[Task material — start]

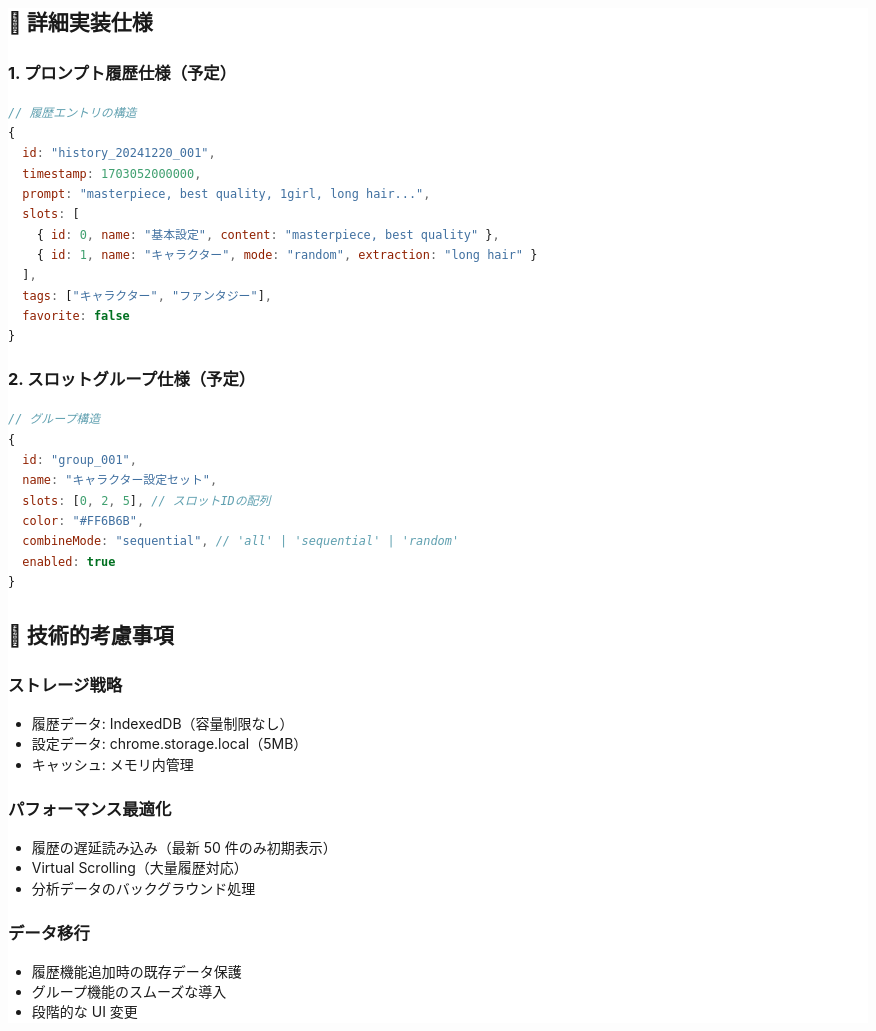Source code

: ## 📝 詳細実装仕様

### 1. プロンプト履歴仕様（予定）

```javascript
// 履歴エントリの構造
{
  id: "history_20241220_001",
  timestamp: 1703052000000,
  prompt: "masterpiece, best quality, 1girl, long hair...",
  slots: [
    { id: 0, name: "基本設定", content: "masterpiece, best quality" },
    { id: 1, name: "キャラクター", mode: "random", extraction: "long hair" }
  ],
  tags: ["キャラクター", "ファンタジー"],
  favorite: false
}
```

### 2. スロットグループ仕様（予定）

```javascript
// グループ構造
{
  id: "group_001",
  name: "キャラクター設定セット",
  slots: [0, 2, 5], // スロットIDの配列
  color: "#FF6B6B",
  combineMode: "sequential", // 'all' | 'sequential' | 'random'
  enabled: true
}
```

## 🔧 技術的考慮事項

### ストレージ戦略

- 履歴データ: IndexedDB（容量制限なし）
- 設定データ: chrome.storage.local（5MB）
- キャッシュ: メモリ内管理

### パフォーマンス最適化

- 履歴の遅延読み込み（最新 50 件のみ初期表示）
- Virtual Scrolling（大量履歴対応）
- 分析データのバックグラウンド処理

### データ移行

- 履歴機能追加時の既存データ保護
- グループ機能のスムーズな導入
- 段階的な UI 変更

[Task material — finish]

→ **Your goal**:
All entries above, minus the pictures, should be repeated exactly.

→ **Result below**:
Source code

: ## 📝 詳細実装仕様

### 1. プロンプト履歴仕様（予定）

```javascript
// 履歴エントリの構造
{
  id: "history_20241220_001",
  timestamp: 1703052000000,
  prompt: "masterpiece, best quality, 1girl, long hair...",
  slots: [
    { id: 0, name: "基本設定", content: "masterpiece, best quality" },
    { id: 1, name: "キャラクター", mode: "random", extraction: "long hair" }
  ],
  tags: ["キャラクター", "ファンタジー"],
  favorite: false
}
```

### 2. スロットグループ仕様（予定）

```javascript
// グループ構造
{
  id: "group_001",
  name: "キャラクター設定セット",
  slots: [0, 2, 5], // スロットIDの配列
  color: "#FF6B6B",
  combineMode: "sequential", // 'all' | 'sequential' | 'random'
  enabled: true
}
```

## 🔧 技術的考慮事項

### ストレージ戦略

- 履歴データ: IndexedDB（容量制限なし）
- 設定データ: chrome.storage.local（5MB）
- キャッシュ: メモリ内管理

### パフォーマンス最適化

- 履歴の遅延読み込み（最新 50 件のみ初期表示）
- Virtual Scrolling（大量履歴対応）
- 分析データのバックグラウンド処理

### データ移行

- 履歴機能追加時の既存データ保護
- グループ機能のスムーズな導入
- 段階的な UI 変更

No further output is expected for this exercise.